In the early 1980’s when colorful fashion was in vogue, Hayek wanted to design and build a reliable yet fashionable watch that could be affordable for most people around the world. The result, the Swatch brand of watches, became one of the most iconic accessories of the decade and renowned for manufacturing efficiency and fewer parts.

“Ten years ago, the people on the original Swatch team asked a crazy question: Why can’t we design a striking, low-cost, high-quality watch and build it in Switzerland? The bankers were skeptical. A few suppliers refused to sell us parts. They said we would ruin the industry with this crazy product. But the team overcame the resistance and got the job done,” Hayek said in his HBR interview. “The Swatch is based on radical innovations in design, automation, and assembly, as well as in marketing and communications. One of our plants in Grenchen makes up to 35,000 Swatches and millions of components a day. From midnight until 8 a.m., it runs practically without human intervention. Swatch is a triumph of engineering. But it is really a triumph of imagination. If you combine powerful technology with fantasy, you create something very distinct.”

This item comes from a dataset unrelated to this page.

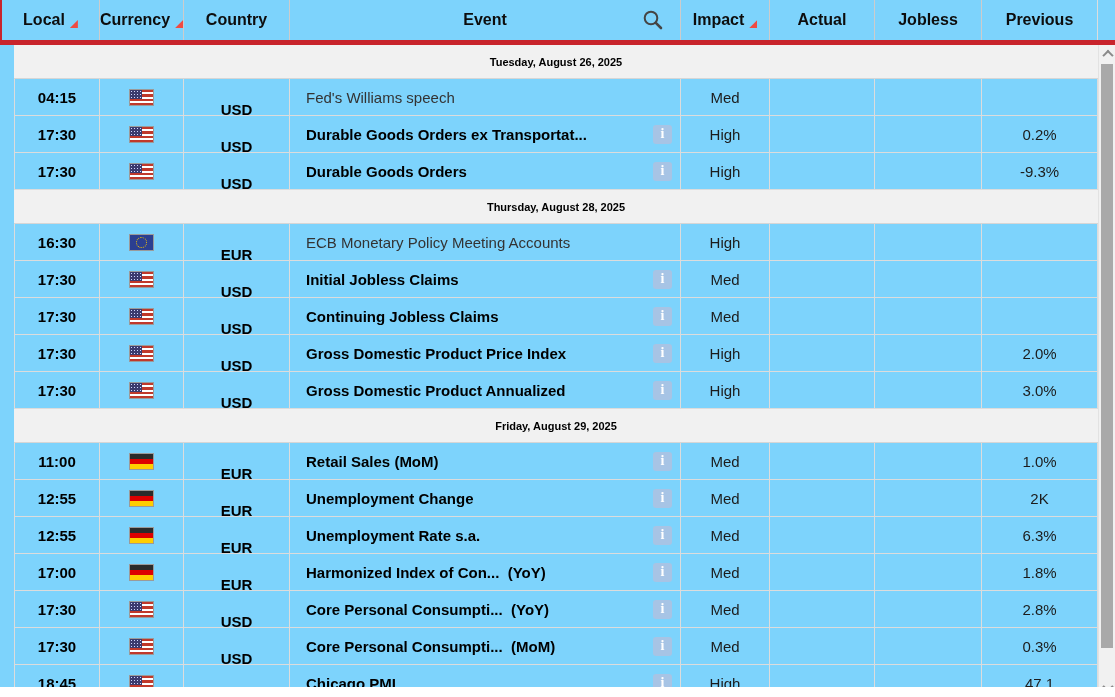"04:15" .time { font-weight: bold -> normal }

The Swatch Group Succession

Hayek served as CEO until 2003 when he handed over the reins to his son, Georges Nicolas “Nick” Hayek Jr. Under the second generation of leadership, the Swatch Group continues to dominate the industry. Today, the Swatch Group has expanded its reach by acquiring a host of world-renowned brands including Omega, Harry Winston, and Longines, and the company continues to build on Nicolas senior’s philosophy of creating know-how through its Nicolas G. Hayek Watchmaking School, which passes on the watchmaking tradition through institutions located all around the world.

Unfortunately, the same cannot be said of the Swiss watch industry. The industry is being relentlessly pressed from all sides today, with smartwatches eating into market share and exports falling 10% in 2016, the steepest drop since the Global Financial Crisis. In this time of turmoil, many eyes will be on the Swatch Group and the Hayek family to see if they hold the keys to guide the industry out of the woods once more.